Au-delà de ces affinités socioculturelles, le Mali est le premier partenaire commercial de la Côte d’Ivoire. Ce sont là d’évidentes raisons pour que le président ATT fût en première ligne pour œuvrer au retour de la paix au pays de Nanan Félix Houphouët-Boigny et à la réconciliation de ses enfants égarés. Ce ne fut pas le cas, hélas et ATT peine à convaincre lorsqu’il allègue, pour sa défense, avoir agi dans la discrétion. Ce que la génération actuelle a pu observer et que l’histoire retiendra, c’est que le président du Burkina Faso, Blaise Compaoré, s’est imposé comme le médiateur qui aura eu le mérite de faire taire les armes entre les belligérants, de les faire asseoir autour d’une même table d’où sortira l’Accord de Ouagadougou même si ce dispositif n’a pu régler, à ce jour, la question cruciale de l’élection présidentielle .

On n’a pas vu non plus ATT manifester un intérêt excessif lorsque cet autre voisin et frère, le Niger, a été la proie d’une crise politique et institutionnelle sans précédent, provoquée par les turpitudes de son président de l’époque, Mamadou Tandia. Chose d’autant moins compréhensible qu’il exerçait la fonction de président de l’UEMOA. Mais, sans doute nous rétorquera-t-on, il a agi là aussi, dans la discrétion.

Avec la nouvelle éruption qui vient de se produire dans l’interminable crise guinéenne (elle a commencé en fait depuis ce jour du 28 septembre 1958 où Sékou Touré a dit non à De Gaulle) à la faveur de la toute première élection présidentielle libre que ce pays ait connue, ATT est sorti enfin de sa discrétion. Depuis Conakry, notre envoyé spécial nous a révélé que c’est sur l’insistance de ATT, qui l’a longuement entretenu par téléphone, que le Général Sékouba Konaté est revenu sur sa décision de démissionner de ses charges de président de la Transition. Des sources internationales ont corroboré l’information. Chapeau donc pour notre ATT national qui, pour bonifier cet acquis, s’est déplacé hier jeudi à Conakry pour rencontrer tous les acteurs impliqués dans la délicate partie qui ne joue et leur tenir le seul langage qui vaille dans les circonstances actuelles : faire tout pour préserver la paix, conduire le processus électoral à son terme sous la gestion des institutions créées à cet effet : la CENI et la Cour Suprême. Faute de quoi, c’est le chaos que nul ne souhaite pour les Guinéens et leur pays meurtris par cinquante deux ans d’un système dictatorial de la pire espèce.

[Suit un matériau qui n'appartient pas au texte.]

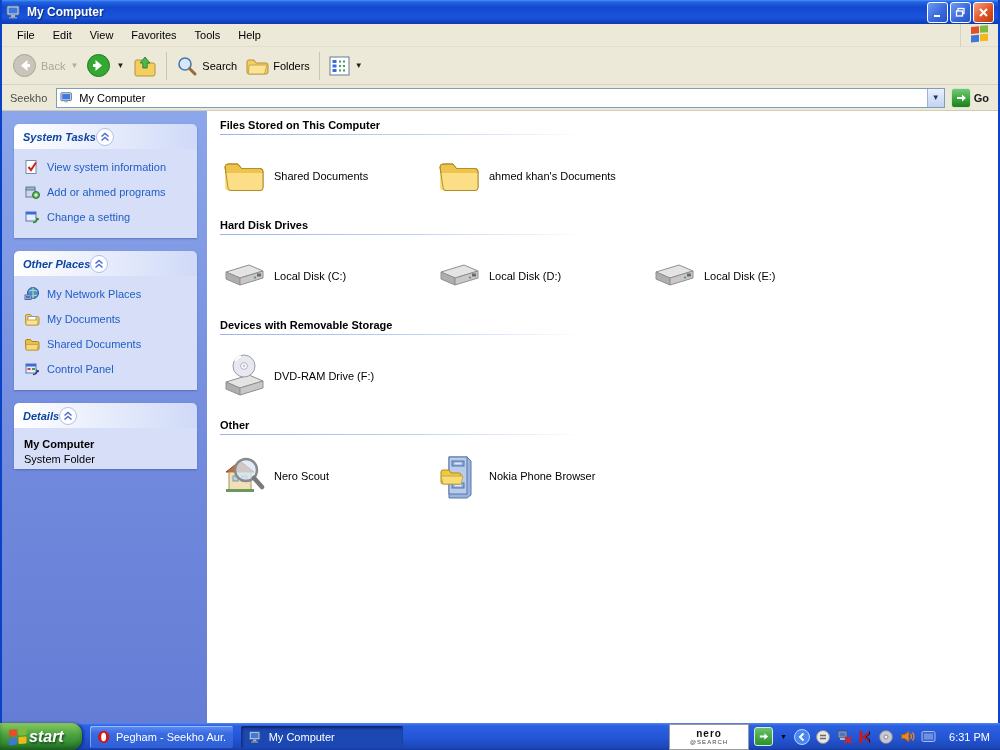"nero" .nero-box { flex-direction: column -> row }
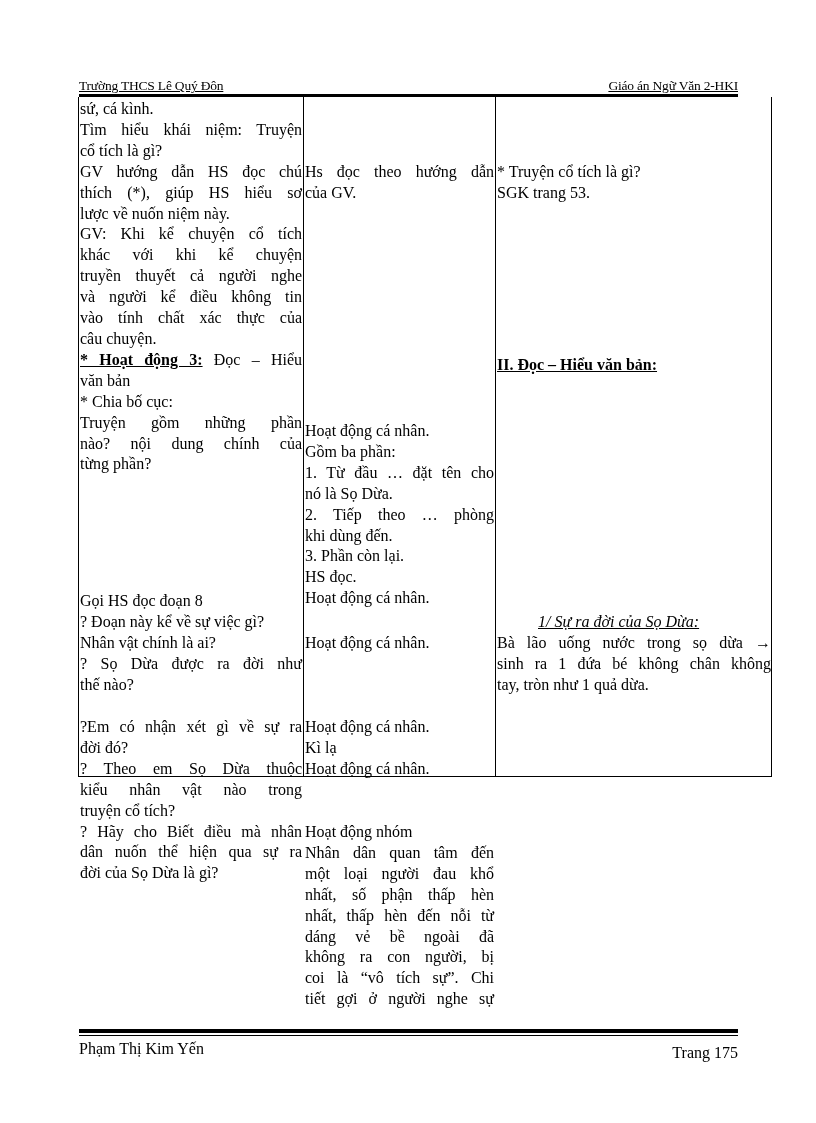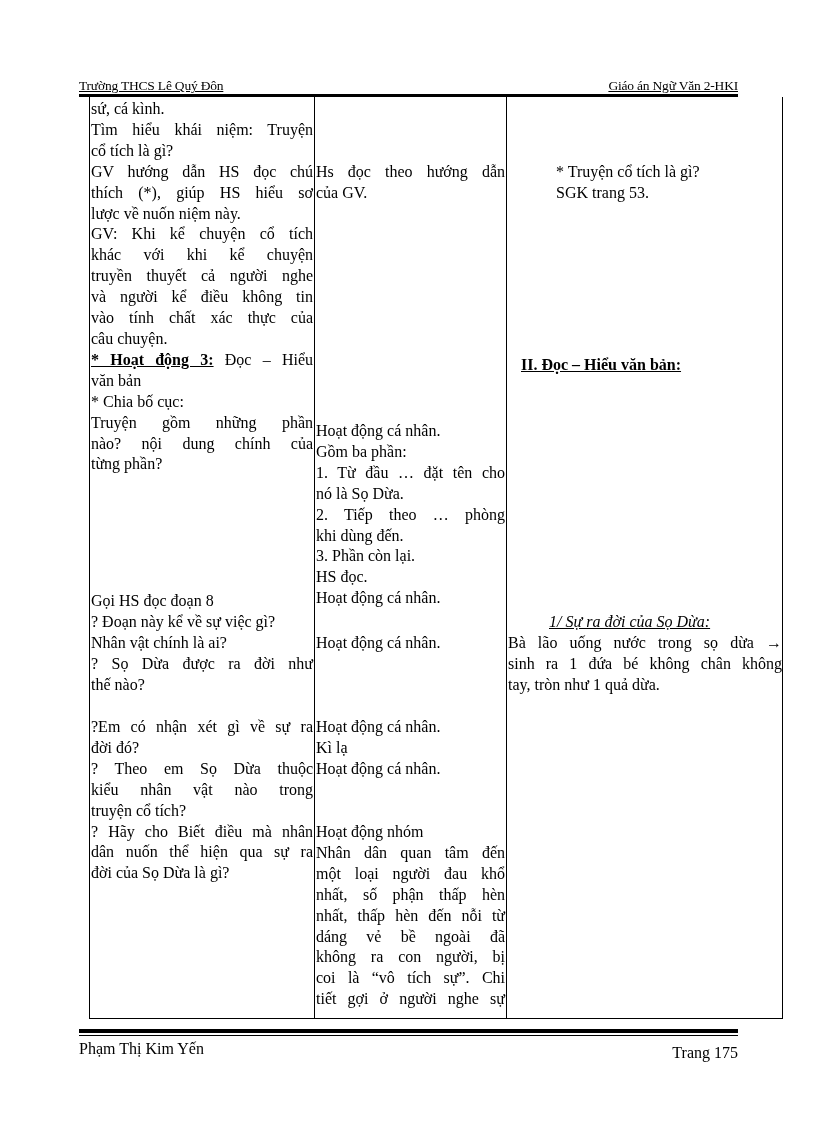"sứ, cá kình." .doc-table { height: 922px -> 680px; left: 89px -> 78px }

ATT est donc sorti de sa discrétion habituelle, sans doute, parce que s’agissant de la Guinée, il n’avait guère le choix. Sékou Touré ne disait-il pas que " le Mali et la Guinée sont deux poumons dans un même corps " ? Les liens entre les deux pays sont si profonds, si intimes, si vivants que tout autre comportement est inimaginable.  Il faut espérer que ses interlocuteurs guinéens auront assez de sagesse pour placer l’intérêt supérieur de la Guinée au dessus de leurs intérêts individuels. Et que ATT n’ait pas à regretter d’être sorti, pour une fois, de sa discrétion.